Pham, a pillar of the local Vietnamese community, died of cancer at United Hospital in St. Paul on July 22. He was 72.
"He just had this mastery of … building connections and maintaining connections with people," said his daughter Sophia of St. Paul.
Raised in a rural part of South Vietnam, Pham served alongside U.S. troops during the Vietnam War as a mechanic in the special forces of the People's Army of Vietnam. The Communist government killed several of his siblings, fueling Pham's lifelong passion as a vocal anti-communist, his daughter said.
After the fall of Saigon in 1975, Pham operated a transportation service. But oppression by the Communists became too much to bear. Pham and his wife, Net, bartered their family's valuables to secure passage to a refugee camp in Malaysia for themselves and their two young daughters.
"It was a classic case of starting literally from nothing," Sophia Pham said.
A Vietnamese refugee in Minnesota sponsored the Phams' move to the United States. They arrived in late 1979, and got settled thanks to the help of a local family affiliated with a Catholic church in St. Paul. Tuan Pham never forgot the generosity of Frank and Lois Wethern, and the families remained close until the Wetherns died.
After fixing cars out of his garage in Merriam Park, Pham opened a repair shop on University Avenue in 1986. Ultan Duggan, who owns a building next door, watched the business steadily grow over the years. Customer appreciation was evident from the notes and thank you cards adorning the walls.
"He had that entrepreneurial spirit that most people in America today would say, 'God, I wish I had some of that,' " Duggan said.
Pham's son, Raks, of Eagan, began helping out at the shop as a teenager and ultimately took over the business. Even after retiring, his father was a frequent presence at the shop.
"He was such a hard worker," Raks Pham said. "That's what he instilled in me, is just always working hard."
Through their efforts, the Phams were able to put their children through private schools and send money back to his family in Vietnam. "I thank you to all the people in the United States," Pham said in a recent public TV interview. "And I do everything I can do, the best I can do."
Pham was active in the local Vietnamese community, serving as president of the Fellowship of the Republic of Vietnam Armed Forces Servicemen in Minnesota. He cofounded the Coalition of Allied Vietnam War Veterans.

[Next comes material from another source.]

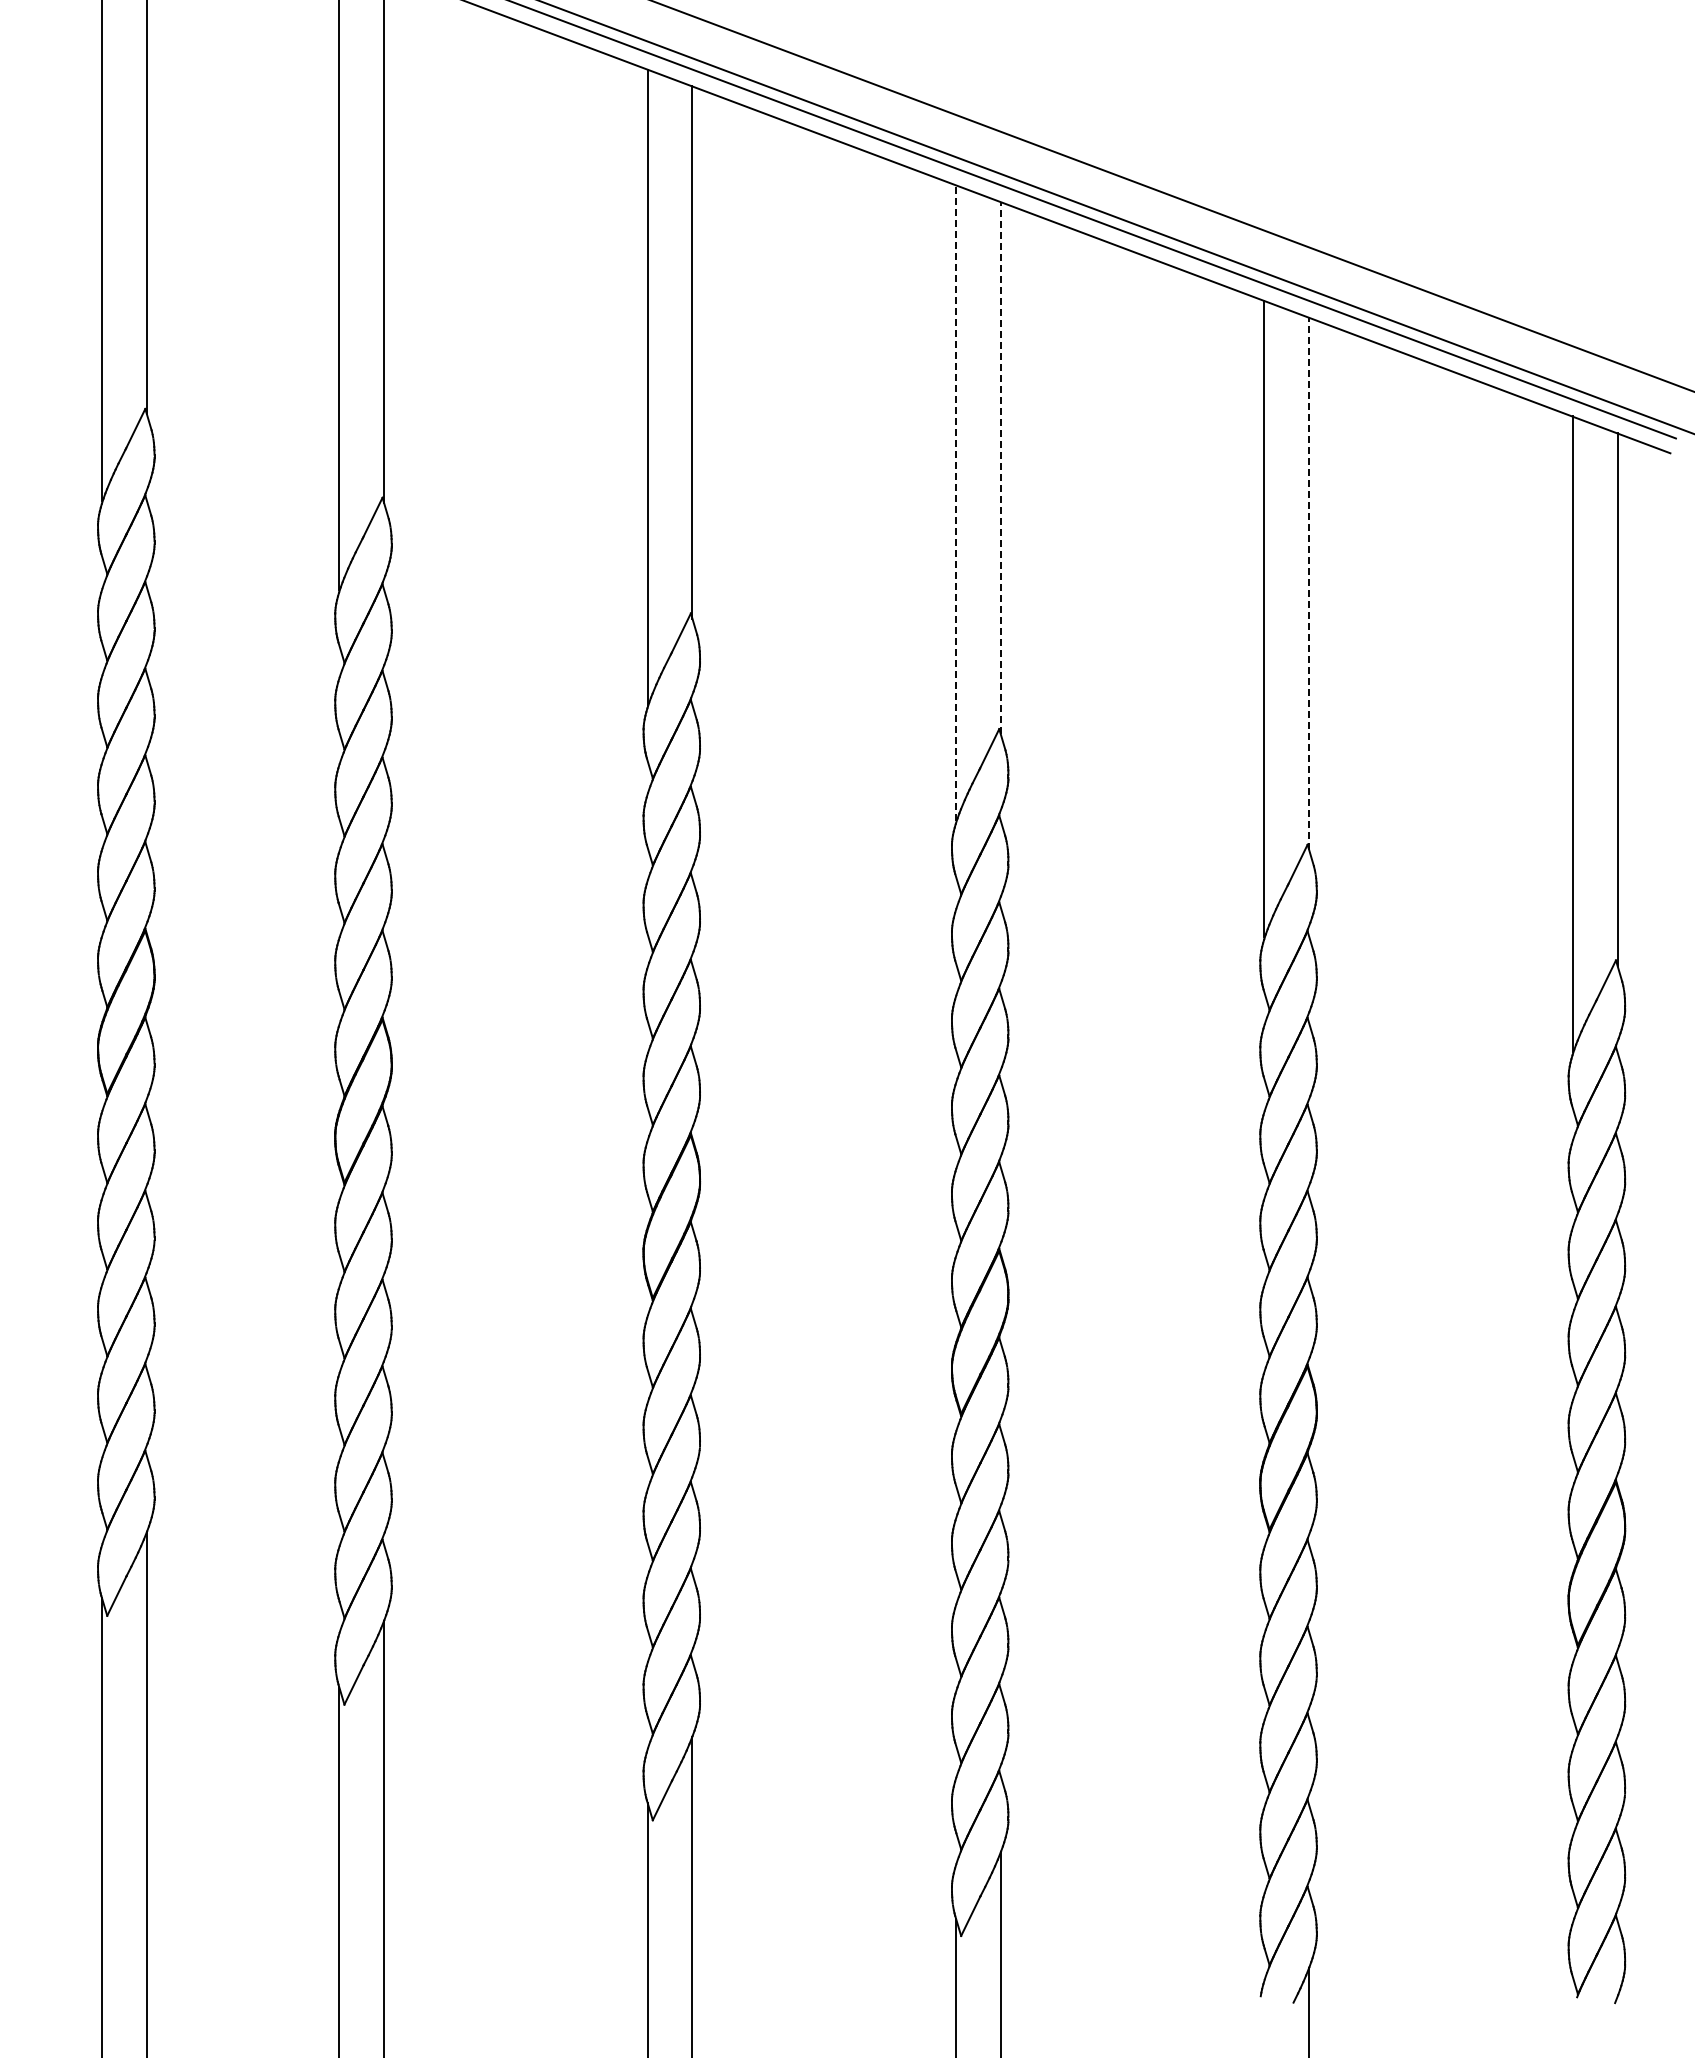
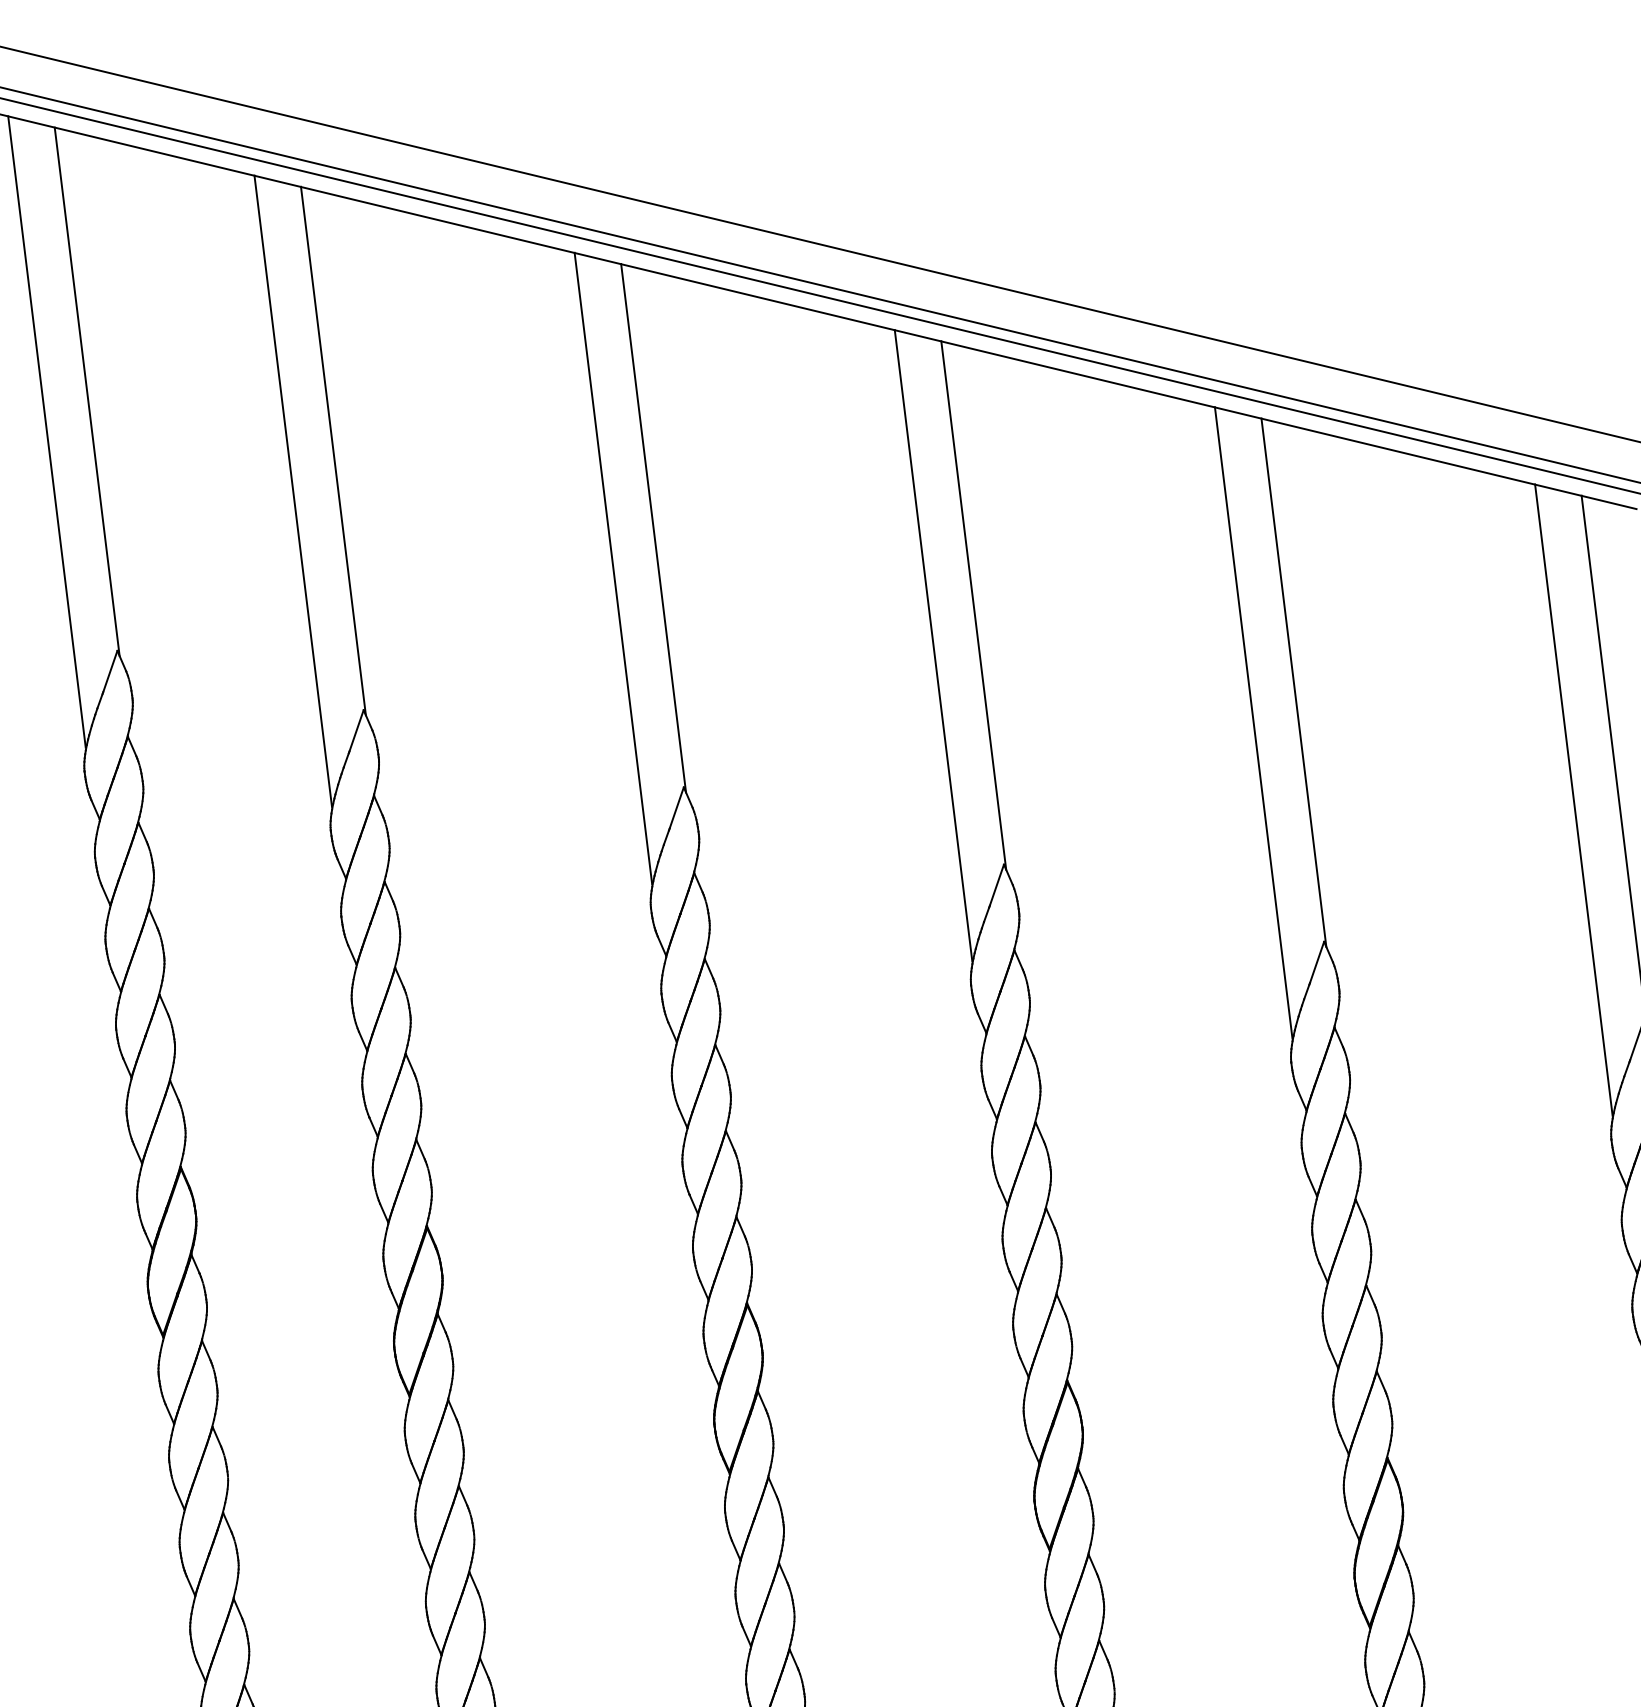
line: (1000, 467) -> (973, 604), dashed -> solid
line: (956, 502) -> (933, 644), dashed -> solid
line: (1309, 583) -> (1294, 682), dashed -> solid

Pham was also outspoken, particularly against communism. He urged local building owners, for example, to swap out the Vietnamese flag, a symbol of the country's Communist Party, for the flag of the former South Vietnam.
Allen Tran, a friend of Pham's, said his hatred of communism was balanced by his warm nature. He called him "a big-hearted person" who loved helping people: "Every time we have a big event in the community, he's always there." Hundreds attended Pham's funeral in late July.
Besides his daughter Sophia and son Raks, Pham is survived by his wife, Net, of St. Paul; daughter Nhung Hamilton of Fort Worth, Texas; sister Su of Fridley, and brother Tan of Vietnam.